| Your objective |
Work through the listing below and give again exactly the lines from the one with "['system.Authenticated', 'system.Everyone', 'system:admin']" to the one with "notice, this list of conditions and the following disclaimer.", both ends included. All other lines and all pictures stay out.

| Data for analysis |
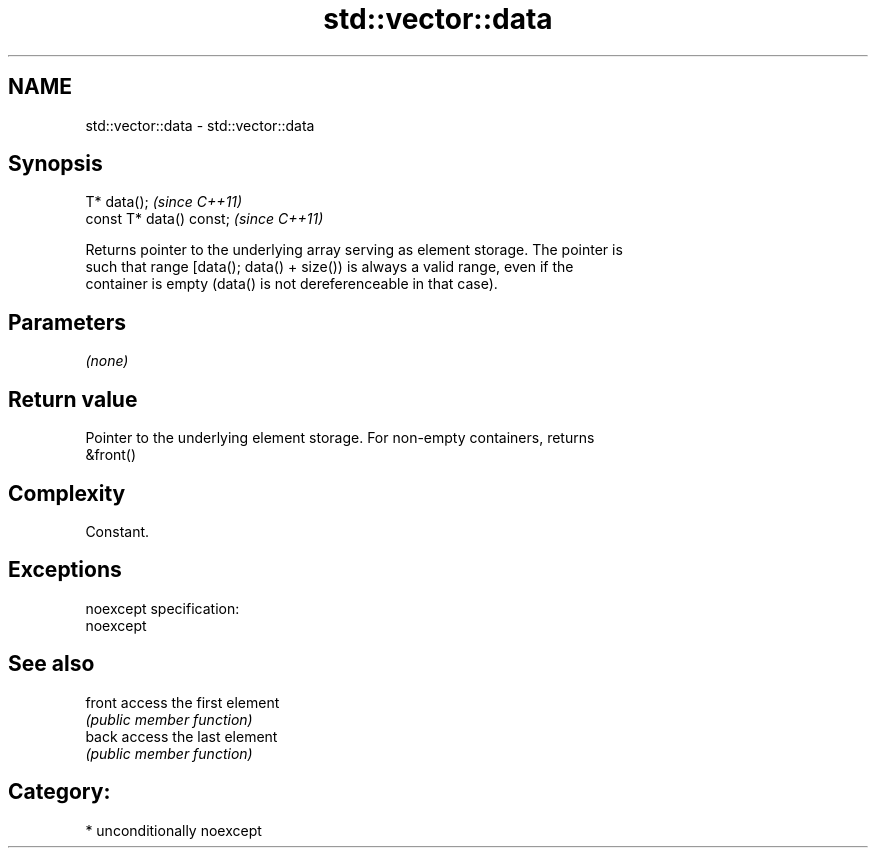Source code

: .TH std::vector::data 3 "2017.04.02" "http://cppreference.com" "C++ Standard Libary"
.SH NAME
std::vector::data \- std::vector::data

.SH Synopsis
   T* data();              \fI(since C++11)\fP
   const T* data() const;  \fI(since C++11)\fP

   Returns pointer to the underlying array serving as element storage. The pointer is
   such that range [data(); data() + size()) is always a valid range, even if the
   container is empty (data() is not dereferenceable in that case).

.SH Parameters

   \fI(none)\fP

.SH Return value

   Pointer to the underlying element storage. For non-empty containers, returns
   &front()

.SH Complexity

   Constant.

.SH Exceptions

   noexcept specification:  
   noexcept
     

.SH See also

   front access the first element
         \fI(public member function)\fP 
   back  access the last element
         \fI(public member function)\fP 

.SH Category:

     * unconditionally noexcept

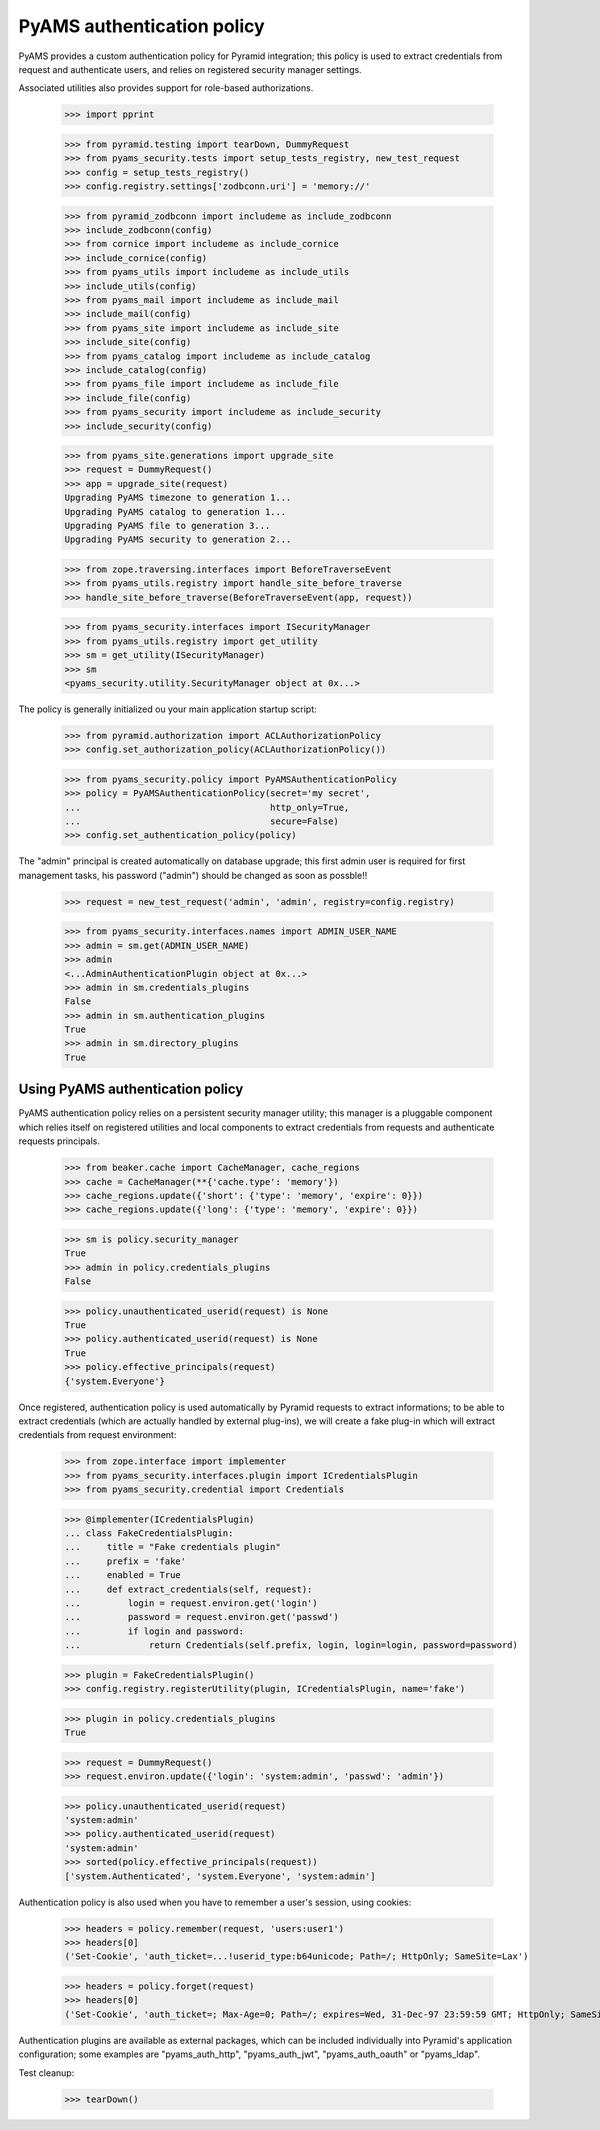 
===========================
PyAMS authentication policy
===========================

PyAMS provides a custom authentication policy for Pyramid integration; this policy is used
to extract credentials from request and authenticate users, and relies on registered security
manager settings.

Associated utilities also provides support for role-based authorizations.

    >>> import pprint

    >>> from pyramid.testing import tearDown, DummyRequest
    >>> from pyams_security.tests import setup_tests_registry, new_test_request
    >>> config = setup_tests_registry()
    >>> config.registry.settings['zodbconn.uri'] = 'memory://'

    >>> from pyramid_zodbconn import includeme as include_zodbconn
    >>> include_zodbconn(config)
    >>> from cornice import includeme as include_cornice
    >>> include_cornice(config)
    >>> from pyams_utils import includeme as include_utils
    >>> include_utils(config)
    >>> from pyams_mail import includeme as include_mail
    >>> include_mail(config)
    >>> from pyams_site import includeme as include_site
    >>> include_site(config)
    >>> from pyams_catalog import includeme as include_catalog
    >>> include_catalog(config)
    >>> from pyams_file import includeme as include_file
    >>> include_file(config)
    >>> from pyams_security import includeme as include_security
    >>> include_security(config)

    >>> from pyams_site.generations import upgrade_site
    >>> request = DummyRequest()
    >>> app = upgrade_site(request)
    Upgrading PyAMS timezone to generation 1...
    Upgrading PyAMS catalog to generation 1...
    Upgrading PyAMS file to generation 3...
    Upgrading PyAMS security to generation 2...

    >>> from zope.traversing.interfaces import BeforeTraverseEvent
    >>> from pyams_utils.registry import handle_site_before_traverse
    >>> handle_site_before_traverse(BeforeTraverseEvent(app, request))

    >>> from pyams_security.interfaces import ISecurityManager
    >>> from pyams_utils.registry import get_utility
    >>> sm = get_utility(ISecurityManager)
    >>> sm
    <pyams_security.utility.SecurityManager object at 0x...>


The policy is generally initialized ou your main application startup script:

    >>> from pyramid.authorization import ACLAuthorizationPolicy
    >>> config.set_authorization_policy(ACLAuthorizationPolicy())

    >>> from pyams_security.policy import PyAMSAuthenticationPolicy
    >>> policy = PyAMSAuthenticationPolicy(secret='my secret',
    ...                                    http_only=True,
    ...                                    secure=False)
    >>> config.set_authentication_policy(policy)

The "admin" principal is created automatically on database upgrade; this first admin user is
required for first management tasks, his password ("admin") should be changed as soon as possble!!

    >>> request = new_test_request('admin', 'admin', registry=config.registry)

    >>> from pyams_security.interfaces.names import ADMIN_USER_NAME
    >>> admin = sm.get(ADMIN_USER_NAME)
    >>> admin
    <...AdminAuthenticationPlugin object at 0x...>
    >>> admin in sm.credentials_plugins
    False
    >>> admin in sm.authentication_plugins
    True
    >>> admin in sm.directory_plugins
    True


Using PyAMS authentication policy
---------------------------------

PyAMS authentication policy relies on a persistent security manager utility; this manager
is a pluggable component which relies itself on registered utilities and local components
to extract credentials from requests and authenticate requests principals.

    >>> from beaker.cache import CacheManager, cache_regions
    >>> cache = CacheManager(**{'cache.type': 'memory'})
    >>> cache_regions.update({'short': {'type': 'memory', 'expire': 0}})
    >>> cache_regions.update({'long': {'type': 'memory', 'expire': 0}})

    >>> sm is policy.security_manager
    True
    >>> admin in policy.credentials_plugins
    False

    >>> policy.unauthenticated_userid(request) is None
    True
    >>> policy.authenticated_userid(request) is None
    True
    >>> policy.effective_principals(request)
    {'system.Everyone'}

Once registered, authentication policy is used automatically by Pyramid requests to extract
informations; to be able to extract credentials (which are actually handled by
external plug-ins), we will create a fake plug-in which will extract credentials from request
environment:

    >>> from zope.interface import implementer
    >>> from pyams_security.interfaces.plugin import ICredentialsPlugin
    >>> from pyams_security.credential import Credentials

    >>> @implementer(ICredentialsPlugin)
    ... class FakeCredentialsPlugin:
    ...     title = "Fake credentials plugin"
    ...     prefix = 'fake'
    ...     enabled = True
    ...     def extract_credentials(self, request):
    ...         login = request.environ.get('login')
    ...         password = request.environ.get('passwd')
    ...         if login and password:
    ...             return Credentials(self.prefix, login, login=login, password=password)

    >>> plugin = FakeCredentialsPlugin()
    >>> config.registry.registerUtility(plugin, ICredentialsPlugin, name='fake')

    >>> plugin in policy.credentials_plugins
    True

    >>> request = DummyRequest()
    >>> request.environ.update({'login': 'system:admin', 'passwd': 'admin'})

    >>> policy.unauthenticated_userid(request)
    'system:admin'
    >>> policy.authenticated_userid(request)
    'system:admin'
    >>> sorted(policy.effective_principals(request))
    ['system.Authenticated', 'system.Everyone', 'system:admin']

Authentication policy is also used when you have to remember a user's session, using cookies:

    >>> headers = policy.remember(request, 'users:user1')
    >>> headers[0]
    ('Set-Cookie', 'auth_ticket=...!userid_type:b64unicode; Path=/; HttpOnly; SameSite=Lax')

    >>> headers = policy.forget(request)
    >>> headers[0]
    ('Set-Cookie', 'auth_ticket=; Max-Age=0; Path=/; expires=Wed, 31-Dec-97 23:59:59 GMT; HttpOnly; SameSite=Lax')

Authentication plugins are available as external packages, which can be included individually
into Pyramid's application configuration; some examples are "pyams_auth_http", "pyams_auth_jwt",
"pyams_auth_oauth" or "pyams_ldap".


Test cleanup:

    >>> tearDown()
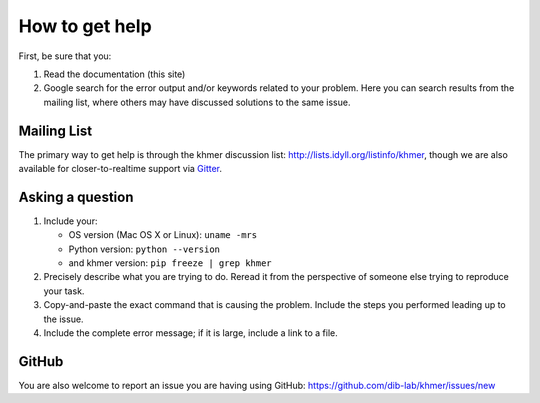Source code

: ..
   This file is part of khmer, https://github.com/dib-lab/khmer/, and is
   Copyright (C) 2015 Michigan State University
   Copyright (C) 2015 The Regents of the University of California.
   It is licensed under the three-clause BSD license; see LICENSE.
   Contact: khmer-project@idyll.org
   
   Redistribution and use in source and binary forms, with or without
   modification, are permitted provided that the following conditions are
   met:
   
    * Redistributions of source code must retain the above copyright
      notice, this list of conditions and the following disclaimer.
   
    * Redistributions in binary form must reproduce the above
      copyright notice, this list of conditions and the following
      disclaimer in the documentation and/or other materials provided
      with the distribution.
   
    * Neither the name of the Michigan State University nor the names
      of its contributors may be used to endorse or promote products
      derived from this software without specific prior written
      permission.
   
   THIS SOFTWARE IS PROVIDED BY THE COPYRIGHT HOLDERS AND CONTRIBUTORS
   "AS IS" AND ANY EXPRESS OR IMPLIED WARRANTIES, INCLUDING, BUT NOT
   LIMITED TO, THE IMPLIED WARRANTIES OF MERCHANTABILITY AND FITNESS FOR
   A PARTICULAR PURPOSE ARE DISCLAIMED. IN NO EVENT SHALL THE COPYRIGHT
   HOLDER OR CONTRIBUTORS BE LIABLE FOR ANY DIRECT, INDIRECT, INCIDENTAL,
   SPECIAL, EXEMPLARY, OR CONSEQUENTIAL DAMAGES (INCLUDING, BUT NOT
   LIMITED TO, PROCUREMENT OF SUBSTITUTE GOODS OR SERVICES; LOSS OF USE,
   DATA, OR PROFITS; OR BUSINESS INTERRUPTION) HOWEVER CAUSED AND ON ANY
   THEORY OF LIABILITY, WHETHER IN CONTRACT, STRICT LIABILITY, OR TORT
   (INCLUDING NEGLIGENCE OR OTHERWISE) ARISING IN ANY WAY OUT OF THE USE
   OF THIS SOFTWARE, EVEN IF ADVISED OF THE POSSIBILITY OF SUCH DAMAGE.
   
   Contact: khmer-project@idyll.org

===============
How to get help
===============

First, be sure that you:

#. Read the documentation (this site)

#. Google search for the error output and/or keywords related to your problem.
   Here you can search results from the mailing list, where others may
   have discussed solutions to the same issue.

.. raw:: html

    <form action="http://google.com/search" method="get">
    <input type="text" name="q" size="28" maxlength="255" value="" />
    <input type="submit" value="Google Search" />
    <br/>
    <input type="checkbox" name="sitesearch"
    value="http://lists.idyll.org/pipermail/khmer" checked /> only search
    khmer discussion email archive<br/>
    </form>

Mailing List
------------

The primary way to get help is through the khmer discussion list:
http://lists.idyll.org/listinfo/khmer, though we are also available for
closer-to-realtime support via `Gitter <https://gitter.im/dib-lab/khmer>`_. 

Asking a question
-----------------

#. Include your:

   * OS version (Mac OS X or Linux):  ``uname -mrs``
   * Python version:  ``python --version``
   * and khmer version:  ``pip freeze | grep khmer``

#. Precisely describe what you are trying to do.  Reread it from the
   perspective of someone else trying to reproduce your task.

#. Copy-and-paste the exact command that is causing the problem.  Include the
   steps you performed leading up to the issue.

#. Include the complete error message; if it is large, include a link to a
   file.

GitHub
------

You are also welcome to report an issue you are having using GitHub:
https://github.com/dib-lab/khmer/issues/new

| Exercise answer |
    ['system.Authenticated', 'system.Everyone', 'system:admin']

Authentication policy is also used when you have to remember a user's session, using cookies:

    >>> headers = policy.remember(request, 'users:user1')
    >>> headers[0]
    ('Set-Cookie', 'auth_ticket=...!userid_type:b64unicode; Path=/; HttpOnly; SameSite=Lax')

    >>> headers = policy.forget(request)
    >>> headers[0]
    ('Set-Cookie', 'auth_ticket=; Max-Age=0; Path=/; expires=Wed, 31-Dec-97 23:59:59 GMT; HttpOnly; SameSite=Lax')

Authentication plugins are available as external packages, which can be included individually
into Pyramid's application configuration; some examples are "pyams_auth_http", "pyams_auth_jwt",
"pyams_auth_oauth" or "pyams_ldap".


Test cleanup:

    >>> tearDown()
Source code

: ..
   This file is part of khmer, https://github.com/dib-lab/khmer/, and is
   Copyright (C) 2015 Michigan State University
   Copyright (C) 2015 The Regents of the University of California.
   It is licensed under the three-clause BSD license; see LICENSE.
   Contact: khmer-project@idyll.org
   
   Redistribution and use in source and binary forms, with or without
   modification, are permitted provided that the following conditions are
   met:
   
    * Redistributions of source code must retain the above copyright
      notice, this list of conditions and the following disclaimer.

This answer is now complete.